Так как мы живём сегодня в эпоху психологического театра, важно понимать, что тип характера в современном театре, как правило, это клиническая картина наиболее распространённого в обществе невроза. Так что психология здесь со знаком «минус». А сюжет драмы в том, как этот невроз центрального персонажа проявляется в конфликтном взаимодействии с другими невротиками. Рассматривать театр как историю болезни – это очень простое обобщение, но зато проще добраться до сути. Нам не потребуется мучительно прорисовывать характеры, если поймём, что и тема, и сюжет, и диалоги – это описание неуправляемых психических СОСТОЯНИЙ, из которых состоит вся наша жизнь и приобретает, в итоге, некоторую, довольно условную закономерность процесса. В этом смысле и персонажи, и сюжет подчинены спонтанности проявления человеческой психики, которую и наблюдают с любопытством зрители, понимая, что в потенциале они тоже способны на любой невротический конфликт в драматичной и даже трагичной форме. Причём мотивировка действий героев пьесы возникают тоже спонтанно, правда в русле их далеко неосознанных, но укоренившихся желаний.
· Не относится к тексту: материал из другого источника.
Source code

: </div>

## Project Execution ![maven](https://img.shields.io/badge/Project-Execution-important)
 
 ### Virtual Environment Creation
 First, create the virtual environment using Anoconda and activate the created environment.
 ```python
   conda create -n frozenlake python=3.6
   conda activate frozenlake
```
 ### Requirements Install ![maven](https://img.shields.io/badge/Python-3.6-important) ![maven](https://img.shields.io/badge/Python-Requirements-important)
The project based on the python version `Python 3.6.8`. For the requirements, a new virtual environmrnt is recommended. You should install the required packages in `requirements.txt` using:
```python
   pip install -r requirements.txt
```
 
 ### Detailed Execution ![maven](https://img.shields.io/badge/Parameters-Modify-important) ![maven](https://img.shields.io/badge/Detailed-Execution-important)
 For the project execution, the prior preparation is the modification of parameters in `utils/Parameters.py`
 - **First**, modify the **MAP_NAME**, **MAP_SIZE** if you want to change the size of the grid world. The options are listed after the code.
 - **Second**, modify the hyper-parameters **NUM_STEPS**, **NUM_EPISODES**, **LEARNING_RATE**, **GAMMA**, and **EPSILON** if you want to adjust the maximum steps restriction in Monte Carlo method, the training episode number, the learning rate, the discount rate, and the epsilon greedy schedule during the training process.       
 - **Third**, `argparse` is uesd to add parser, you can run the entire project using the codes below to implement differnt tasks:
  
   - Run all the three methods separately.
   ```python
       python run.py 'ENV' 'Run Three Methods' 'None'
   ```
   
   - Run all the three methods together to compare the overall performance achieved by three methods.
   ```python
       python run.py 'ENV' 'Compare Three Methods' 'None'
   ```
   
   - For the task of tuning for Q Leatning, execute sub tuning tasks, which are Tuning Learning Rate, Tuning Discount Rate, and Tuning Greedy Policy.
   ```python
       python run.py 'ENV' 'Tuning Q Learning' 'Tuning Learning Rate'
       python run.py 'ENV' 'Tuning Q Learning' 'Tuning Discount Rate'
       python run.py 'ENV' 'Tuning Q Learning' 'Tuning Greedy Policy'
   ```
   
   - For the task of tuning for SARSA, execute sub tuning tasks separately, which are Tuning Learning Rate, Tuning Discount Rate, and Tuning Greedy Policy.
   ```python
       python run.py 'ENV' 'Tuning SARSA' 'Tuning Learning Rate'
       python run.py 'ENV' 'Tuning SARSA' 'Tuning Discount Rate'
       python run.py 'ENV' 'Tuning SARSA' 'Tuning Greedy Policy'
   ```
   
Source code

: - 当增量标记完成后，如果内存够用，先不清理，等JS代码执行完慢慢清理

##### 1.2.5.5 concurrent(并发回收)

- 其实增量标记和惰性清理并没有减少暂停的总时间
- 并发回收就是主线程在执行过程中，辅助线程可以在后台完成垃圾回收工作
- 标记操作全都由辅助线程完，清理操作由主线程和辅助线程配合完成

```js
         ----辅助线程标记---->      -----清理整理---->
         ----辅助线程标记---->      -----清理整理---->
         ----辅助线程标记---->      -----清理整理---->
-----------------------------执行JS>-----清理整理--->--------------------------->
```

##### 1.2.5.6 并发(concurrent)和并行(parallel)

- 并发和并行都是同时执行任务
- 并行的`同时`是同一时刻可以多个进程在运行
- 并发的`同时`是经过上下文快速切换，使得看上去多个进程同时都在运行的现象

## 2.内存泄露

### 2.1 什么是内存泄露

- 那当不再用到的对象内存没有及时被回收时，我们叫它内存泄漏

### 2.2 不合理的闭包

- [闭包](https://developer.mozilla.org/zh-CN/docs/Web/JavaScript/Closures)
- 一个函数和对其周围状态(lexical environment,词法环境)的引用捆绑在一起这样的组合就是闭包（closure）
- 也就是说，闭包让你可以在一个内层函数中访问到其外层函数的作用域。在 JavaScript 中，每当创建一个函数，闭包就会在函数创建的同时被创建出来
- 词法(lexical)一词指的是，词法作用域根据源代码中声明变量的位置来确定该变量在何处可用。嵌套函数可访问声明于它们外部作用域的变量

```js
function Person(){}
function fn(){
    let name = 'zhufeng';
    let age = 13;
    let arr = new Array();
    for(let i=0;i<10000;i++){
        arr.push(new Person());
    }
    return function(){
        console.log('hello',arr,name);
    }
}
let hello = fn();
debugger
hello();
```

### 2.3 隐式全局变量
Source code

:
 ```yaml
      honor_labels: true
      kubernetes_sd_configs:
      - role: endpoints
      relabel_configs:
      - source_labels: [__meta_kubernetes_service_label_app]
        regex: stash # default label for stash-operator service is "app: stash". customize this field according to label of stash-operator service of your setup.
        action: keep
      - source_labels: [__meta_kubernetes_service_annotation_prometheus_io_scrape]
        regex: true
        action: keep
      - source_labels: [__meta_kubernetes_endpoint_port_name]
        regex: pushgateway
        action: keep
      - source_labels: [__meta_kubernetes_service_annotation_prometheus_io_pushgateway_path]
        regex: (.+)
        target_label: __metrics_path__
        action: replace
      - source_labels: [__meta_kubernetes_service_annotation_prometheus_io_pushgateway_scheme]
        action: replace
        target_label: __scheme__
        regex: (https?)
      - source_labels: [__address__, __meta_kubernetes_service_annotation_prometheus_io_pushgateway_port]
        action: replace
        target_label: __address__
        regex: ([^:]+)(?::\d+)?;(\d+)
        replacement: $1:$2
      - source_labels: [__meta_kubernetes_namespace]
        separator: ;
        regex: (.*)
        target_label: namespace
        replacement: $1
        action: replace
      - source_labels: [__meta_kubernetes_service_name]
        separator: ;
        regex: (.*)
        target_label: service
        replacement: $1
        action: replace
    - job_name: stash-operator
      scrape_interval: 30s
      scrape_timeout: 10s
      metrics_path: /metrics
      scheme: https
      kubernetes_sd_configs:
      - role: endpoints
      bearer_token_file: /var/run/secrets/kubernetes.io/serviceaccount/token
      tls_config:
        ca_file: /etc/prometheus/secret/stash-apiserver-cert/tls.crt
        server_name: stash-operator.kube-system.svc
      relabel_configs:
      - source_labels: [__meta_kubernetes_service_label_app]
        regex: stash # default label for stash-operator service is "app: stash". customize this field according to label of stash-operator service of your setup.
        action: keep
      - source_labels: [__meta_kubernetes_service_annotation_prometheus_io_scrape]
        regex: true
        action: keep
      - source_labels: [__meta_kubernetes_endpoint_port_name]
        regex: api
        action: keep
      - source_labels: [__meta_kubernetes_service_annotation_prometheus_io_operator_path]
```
Ибсен писал, что он знает своих персонажей не лучше, чем случайных попутчиков в поезде, который едет далеко, что делает неизбежным более близкое знакомство пассажиров. Литературные и театральные люди наделены повышенной степенью любопытства. Роман, спектакль, художественный фильм – это единственное «социальное зеркало» для узнавания себя в толпе.

Показывая бессознательное взаимопереплетение эмоций на сцене, социальный драматург через фабулу показывает цену этой бессознательности в общении с окружающими, используя психолого-художественный описательный метод «через действие». И в итоге нам ясно, что непредсказуемая судьба героев и определяется этой связью, хорошей или плохой, осознанной или нет, связью с другими людьми.

Смысл литературного и театрального шоу - в понимании чутким зрителем того, что мы сами несём в себе собственную необратимость, на театральном языке – (чеховскую) обреченность.